L'idée paraissait bonne: suivre le débat entre Nicolas Sarkozy et François Hollande dans un bistro toulousain, pour voir comment les clients réagiraient à leurs meilleurs et pires coups.

La réalisation, elle, s'est heurtée à quelques obstacles. Chez Antipasti, il y avait une grande télé et elle diffusait le débat. Mais il n'y avait pas un seul client. Dix-huit minutes après le début de l'affrontement, le restaurant a fermé.

J'ai erré autour de la place du Capitole, à la recherche d'un autre bistro politisé. Peine perdue: partout, on me disait craindre la «discorde», voire le «pugilat».

Les deux candidats débattaient depuis une bonne quarantaine de minutes quand j'ai atterri au fond d'un petit bar où j'ai pu regarder la suite de l'affrontement en compagnie d'André et Annie, deux profs à la retraite, Alexandre, gitan évangélique, Romain, propriétaire de la boîte, et Cuong, étudiant vietnamien.

«Pour l'instant, c'est assez égal, mais on n'a pas encore attaqué l'immigration», a dit Annie, quand je lui ai demandé de me résumer le premier round.

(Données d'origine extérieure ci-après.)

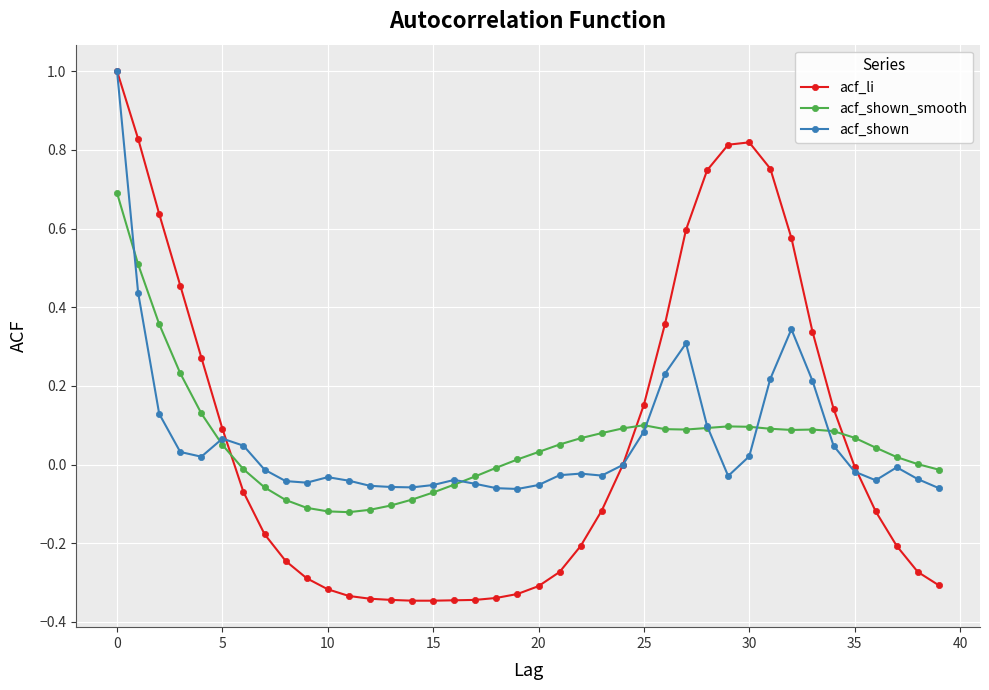

How many distinct data groups are displayed?

3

«Sarko fait vachement blocus, il n'arrête pas de couper la parole», a pesté André.

- Est-ce que cette attitude l'avantage?

- Ça dépend de quel côté on est.

Annie et André sont assurément du côté de François Hollande, et ils l'ont trouvé meilleur que ce qu'ils appréhendaient.

Romain et Alexandre, eux, optent pour Nicolas Sarkozy. «Hollande ne pense qu'aux pauvres», a déploré Romain. Il a pesté contre l'idée d'imposer à 72% les revenus des plus riches. «Ils vont tous partir, même les joueurs de foot.»

Et enfin: «Ce qui me fait le plus peur avec Hollande, c'est l'immigration.»

Quand le débat est finalement tombé sur ce sujet délicat, tout le monde s'est mis à parler à tue-tête, enterrant les échanges entre les deux candidats.

«Tous ces étrangers qui viennent, ça fait moins de travail pour les Français», a dit Alexandre, gitan évangélique. Annie et André ont tenté de le convaincre du contraire.

«Mais tu sais pourquoi ils viennent en France, les étrangers? Parce qu'on les paie pour des emplois dont les Français ne veulent pas...»

Seul Cuong est resté scotché à l'écran. C'est une bonne raison pour lui laisser le dernier mot.

- Alors, qui a été le meilleur?

- Nicolas Sarkozy avait une meilleure technique de débat. Avec François Hollande, l'émotion ne passe pas.

S'il a raison, cela suffira-t-il pour rattraper le retard que le président sortant accuse sur son rival socialiste? Si je me fie à mes compagnons de soirée, les opinions sont déjà bien arrêtées. Et le débat n'y changera rien.